Faith is Good for Science

Benedetta CappelliniArticles

di Marco Bersanelli
“Science and faith cannot go together well, because faith presumes a blind belief in something that was revealed in the past, some sort of legend that remains even now, without criticizing it, without the right to question the mysteries and dogmas, which must be accepted, or rather, passively received.”  These words by world-famous Italian
oncologist Umberto Veronesi, senator of the Democratic party in Italy, were part of an interview in which he clarified his position regarding the relationship between faith and reason. Among other things, he stated that every religion is “fundamentalist by definition,” the exact opposite of science which – according to Veronesi – “lives in doubt, in search for truth.”

The statement by the senator took the shape of an unproven judgment, with which not everybody agrees. Among these is MARCO BERSANELLI, professor of Astronomy and Astrophysics at State University of Milan, Italy, who agreed to comment on Dr. Veronesi’s statements with ilsussidiario.net.

I was surprised by the statements made by fellow professor Umberto Veronesi: “Science and faith cannot go together well”; they are “two worlds and conceptions of human thought very far apart from each other, and the two cannot be embraced simultaneously”. These words sound very strange to those who, like me and many others, are enthusiastic about their work in scientific research and at the same time are profoundly grateful for the experience of a Christian faith that is encountered and lived out. Do those like me suffer, unknowingly, from a fine form of schizophrenia?

If that were the case, we would be in good company. How will professor Veronesi be able to reconcile his conclusions with words such as Albert Einstein’s, “science without religion has a limp; religion without science is blind” or with intensely religious pages by giants of science from dawn to the present day, such as Kepler, Pascal, Boyle, Newton, Faraday, Maxwell, Salam, Lemaitre, just to mention a few?
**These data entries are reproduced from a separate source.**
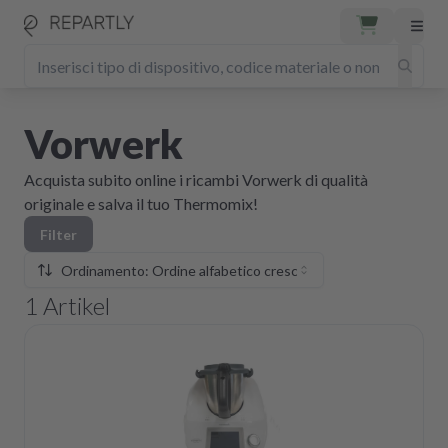
Vorwerk
Acquista subito online i ricambi Vorwerk di qualità
originale e salva il tuo Thermomix!
Filter
Ordinamento: Ordine alfabetico crescente
1
Artikel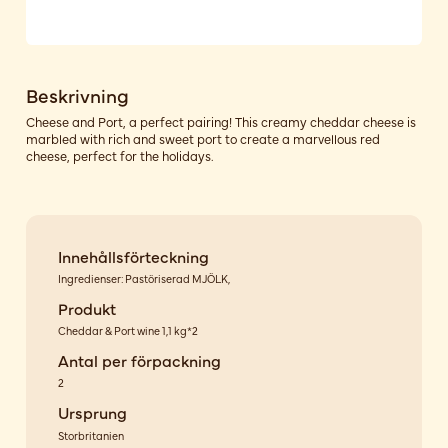
Beskrivning
Cheese and Port, a perfect pairing! This creamy cheddar cheese is
marbled with rich and sweet port to create a marvellous red
cheese, perfect for the holidays.
Innehållsförteckning
Ingredienser: Pastöriserad MJÖLK,
Produkt
Cheddar & Port wine 1,1 kg*2
Antal per förpackning
2
Ursprung
Storbritanien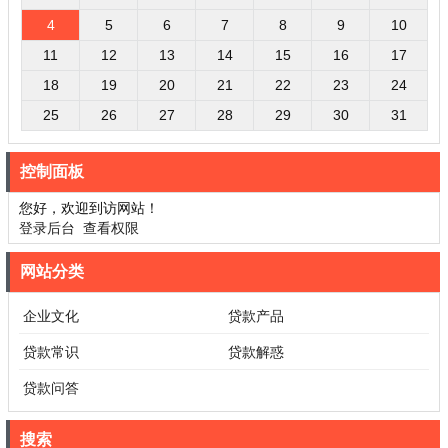
4
5
6
7
8
9
10
11
12
13
14
15
16
17
18
19
20
21
22
23
24
25
26
27
28
29
30
31
控制面板
您好，欢迎到访网站！
登录后台
查看权限
网站分类
企业文化
贷款产品
贷款常识
贷款解惑
贷款问答
搜索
Of course there are also scientists who are atheists, and this is fine; but stating that “religion prevents one from reasoning” remains unacceptable and lacks any foundation.

However, something else needs to be clarified. What does Dr. Veronesi mean when he talks about “faith” or about “religion?” He says it himself, in reference to Christianity: “a blind belief in something that was revealed in the past, some sort of legend that persists even now.” These words reveal, in my opinion, how serious the misunderstanding is. For too long Christian faith, even in Catholic circles, has been proposed as a set of rules and rituals to be mechanically reproduced; thus many people – even a cultured scholar such as Dr. Veronesi – end up absorbing this gross reduction and assuming it as a fact taken for granted.

Christianity is not an ethical remnant from the past; rather it is a present phenomenon: it is born from the impact with a person of incomparable humanity, whereby a human being, today like two thousand years ago, can finally seriously consider his or her restless need for meaning, for the infinite, for beauty, for truth (including that particular truth which is the object of science). This is as far as it can go from the absence of reasons or from a critical sense; on the contrary, it is a challenge which is permanently thrown at each one of us: “And you, who do you say that I am?”